Ela disse ainda que as ações desenvolvidas nas universidades devem ter implicações práticas, de forma a promover mudanças concretas. Segundo Teixeira, as instituições não podem correr o risco de trabalharem apenas em um plano das ideias, mas direcionar seus esforços para mudanças palpáveis. “O Brasil é um dos poucos países do mundo que têm alternativas de curto prazo. Cerca de 92% de nossa matriz elétrica é renovável, e isso não é pouca coisa. É preciso lidar com essa transformação entendendo as incertezas e compreendendo que o futuro não é linear”, finaliza.
Agências de fomento
A segunda mesa do dia foi uma discussão em torno do papel das agências de fomento diante da emergência climática e contou com as presenças da presidente da Capes (Coordenação de Aperfeiçoamento de Pessoal de Nível Superior), Mercedes Bustamante; de Cristina Caldas, do Instituto Serrapilheira; de Carlos Henrique de Brito Cruz, vice-presidente sênior da Elsevier Research Networks; e de Ricardo Galvão, do CNPq (Conselho Nacional de Desenvolvimento Científico e Tecnológico).
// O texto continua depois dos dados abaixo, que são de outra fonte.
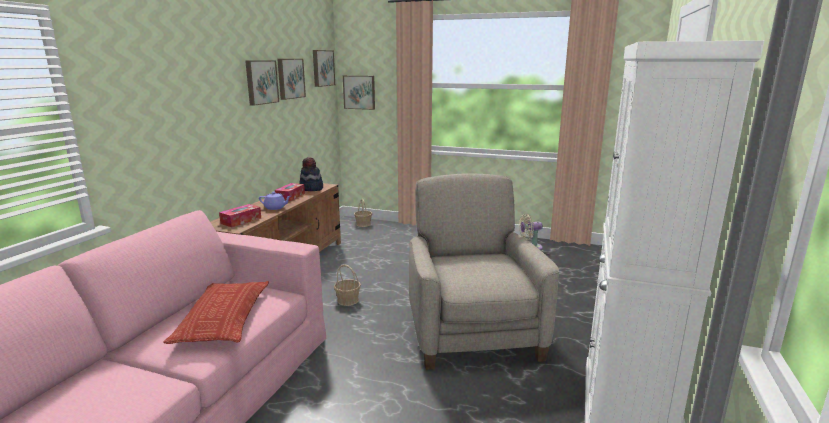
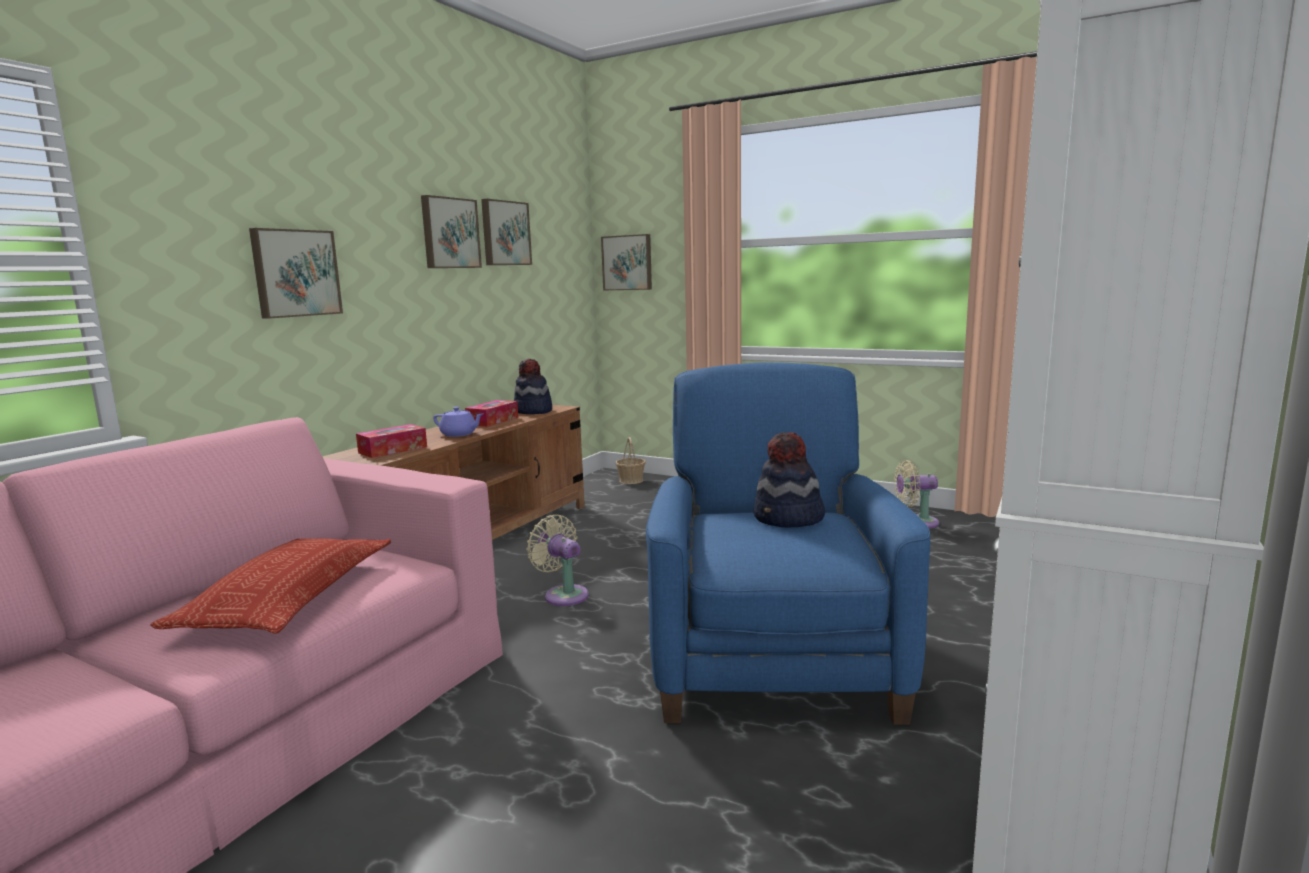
camera: 10 degrees right, 5 degrees down
picture [313,50,335,87] -> picture moved to [249,228,343,319]
basket [334,264,361,306] -> beige fan [527,515,589,606]
beige armchair [409,173,559,370] -> blue armchair [646,362,930,725]
none -> hat [753,432,825,527]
“As agências de fomento — e aqui me refiro não apenas ao CNPq, mas a todas as fundações estaduais e à Finep (Financiadora de Estudos e Projetos) — têm um papel importantíssimo na questão de prover recursos em temas de muita relevância para essa questão da emergência climática”, disse Galvão. “O CNPq tem, já há algum tempo, financiado projetos para pesquisa e desenvolvimento relacionados a questões climáticas. Temos, por exemplo, o INCT (Instituto Nacional de Ciência e Tecnologia) sobre mudanças climáticas e temos tido ações muito fortes nesta direção”, diz ele. “O que está nos faltando agora, e o CNPq vai começar, é maior inserção internacional no ataque a esses problemas. Há pouco, em 8 de agosto, tivemos a Cúpula da Amazônia. Estamos analisando junto a outras agências de países pan-americanos ou com ministérios de ciência e tecnologia para termos chamadas conjuntas, porque esses problemas não são apenas brasileiros”, antecipou ele. “O problema é que no Brasil os recursos para fomento ainda são muito modestos. Temos de investir muito mais”, concluiu.